Not much really comes out of Africa.
Salad for European supermarkets in winter (sorry about those dwindling local water reserves), models for Hunger Porn ads for the Western charities and every now and then an ethnic musician gets famous for playing with someone like Ry Cooder. For the rest, restrictive trade policies keep Africa firmly out of the way and civil war and disease keeps them from complaining about it.
Which is why Nollywood is such a pleasant surprise.
Nigeria’s film industry is now worth an estimated $250 million a year and the advent of cheap digital video cameras mean that film-making is suddenly within the reach of even the artists in a poor country. Nollywood is a grassroots, organic hub for movies made in Africa, seen in Africa and financed in Africa.
Movies can be shot for under $10,000 and can be made in a week. Sure, acting, directing and scenography is often pretty unsophisticated, sometimes plain embarrassing for a Western viewer but the rapidly growing African audience couldn’t care less. Just as in Bollywood where thousands of terrible movies were made before the industry began to mature, Nigerian film-making is in its youth.
That there would be a demand for African movies is hardly a surprise. As Kurt Vonnegut put it in one of his books, watching Hollywood movies you’d think that most people on earth were American. 97% aren’t and they’re hungry for movies they can relate to.
Nollywood also serves social roles. It provides a vehicle for social education on issues like racism, women’s rights, HIV and corruption, issues which the authorities often pretend don’t exist. Nigerians see themselves on the screen, their problems, their hopes and dreams and the films help draw them together as a people.

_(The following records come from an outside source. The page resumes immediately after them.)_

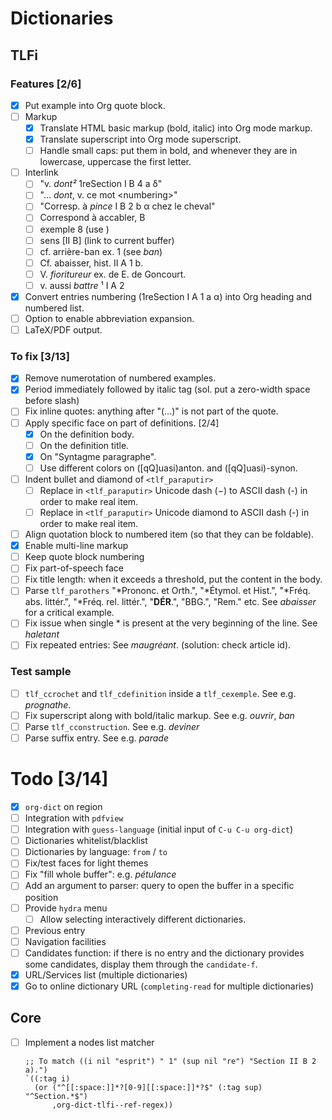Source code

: 


* Dictionaries
** TLFi
*** Features [2/6]
- [X] Put example into Org quote block.
- [-] Markup
  - [X] Translate HTML basic markup (bold, italic) into Org mode markup.
  - [X] Translate superscript into Org mode superscript.
  - [ ] Handle small caps: put them in bold, and whenever they are in lowercase, uppercase the first letter.
- [ ] Interlink
  - [ ] "v. /dont²/ 1reSection I B 4 a δ"
  - [ ] "... /dont/, v. ce mot <numbering>"
  - [ ] "Corresp. à ​/pince/​ I B 2 b α chez le cheval"
  - [ ] Correspond à accabler, B
  - [ ] exemple 8 (use <<anchor>>)
  - [ ] sens [II B] (link to current buffer)
  - [ ] cf. arrière-ban ex. 1 (see /ban/)
  - [ ] Cf. abaisser, hist. II A 1 b.
  - [ ] V. ​/fioritureur/​ ex. de E. de Goncourt.
  - [ ] v. aussi ​/battre/ ¹​ I A 2
- [X] Convert entries numbering (1reSection I A 1 a α) into Org heading and numbered list.
- [ ] Option to enable abbreviation expansion.
- [ ] LaTeX/PDF output.
*** To fix [3/13]
- [X] Remove numerotation of numbered examples.
- [X] Period immediately followed by italic tag (sol. put a zero-width space before slash)
- [ ] Fix inline quotes: anything after "(...)" is not part of the quote.
- [-] Apply specific face on part of definitions. [2/4]
  - [X] On the definition body.
  - [ ] On the definition title.
  - [X] On "Syntagme paragraphe".
  - [ ] Use different colors on ([qQ]uasi)anton. and ([qQ]uasi)-synon.
- [ ] Indent bullet and diamond of =<tlf_paraputir>=
  - [ ] Replace in =<tlf_paraputir>= Unicode dash (−) to ASCII dash (-) in order to
    make real item.
  - [ ] Replace in =<tlf_paraputir>= Unicode diamond to ASCII dash (-) in order to
    make real item.
- [ ] Align quotation block to numbered item (so that they can be foldable).
- [X] Enable multi-line markup
- [ ] Keep quote block numbering
- [ ] Fix part-of-speech face
- [ ] Fix title length: when it exceeds a threshold, put the content in the body.
- [ ] Parse =tlf_parothers= "*Prononc. et Orth.", "*Étymol. et Hist.",
  "*Fréq. abs. littér.", "​*Fréq. rel. littér.", "*DÉR*.", "BBG.", "Rem." etc. See
  /abaisser/ for a critical example.
- [ ] Fix issue when single * is present at the very beginning of the line. See /haletant/
- [ ] Fix repeated entries: See /maugréant/. (solution: check article id).
*** Test sample
- [ ] =tlf_ccrochet= and =tlf_cdefinition= inside a =tlf_cexemple=. See e.g. /prognathe/.
- [ ] Fix superscript along with bold/italic markup. See e.g. /ouvrir/, /ban/
- [ ] Parse =tlf_cconstruction=. See e.g. /deviner/
- [ ] Parse suffix entry. See e.g. /parade/

* Todo [3/14]
- [X] =org-dict= on region
- [ ] Integration with =pdfview=
- [ ] Integration with =guess-language= (initial input of =C-u C-u org-dict=)
- [ ] Dictionaries whitelist/blacklist
- [ ] Dictionaries by language: =from= / =to=
- [ ] Fix/test faces for light themes
- [ ] Fix "fill whole buffer": e.g. /pétulance/
- [ ] Add an argument to parser: query to open the buffer in a specific position
- [ ] Provide =hydra= menu
  - [ ] Allow selecting interactively different dictionaries.
- [ ] Previous entry
- [ ] Navigation facilities
- [ ] Candidates function: if there is no entry and the dictionary provides some
  candidates, display them through the =candidate-f=.
- [X] URL/Services list (multiple dictionaries)
- [X] Go to online dictionary URL (=completing-read= for multiple dictionaries)

** Core
- [ ] Implement a nodes list matcher
  #+begin_src
;; To match ((i nil "esprit") " 1" (sup nil "re") "Section II B 2 a).")
`((:tag i)
  (or ("^[[:space:]]*?[0-9][[:space:]]*?$" (:tag sup) "^Section.*$")
      ,org-dict-tlfi--ref-regex))
  #+end_src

Nollywood also gives a much-needed shoot in the arm to an incredibly corrupt country but not following the cinematic business model of the West. Revenue from movies made in Nigeria supports actors, cameramen, directors, production assistants and all the rest but their movies never make it to the big screen. Instead they’re released on VCD discs and sold directly in the street. Hawkers weave their way between traffic lanes touting snacks, cigarettes and movies to be watched at home.
Nollywood movies are unlikely to win a Western audience any time in the near future but they don’t have to. Nollywood is a home-grown industry meeting home-grown needs and for anyone hoping to understand what’s important to Africans today, they could do worse than by checking out a few Nigerian films.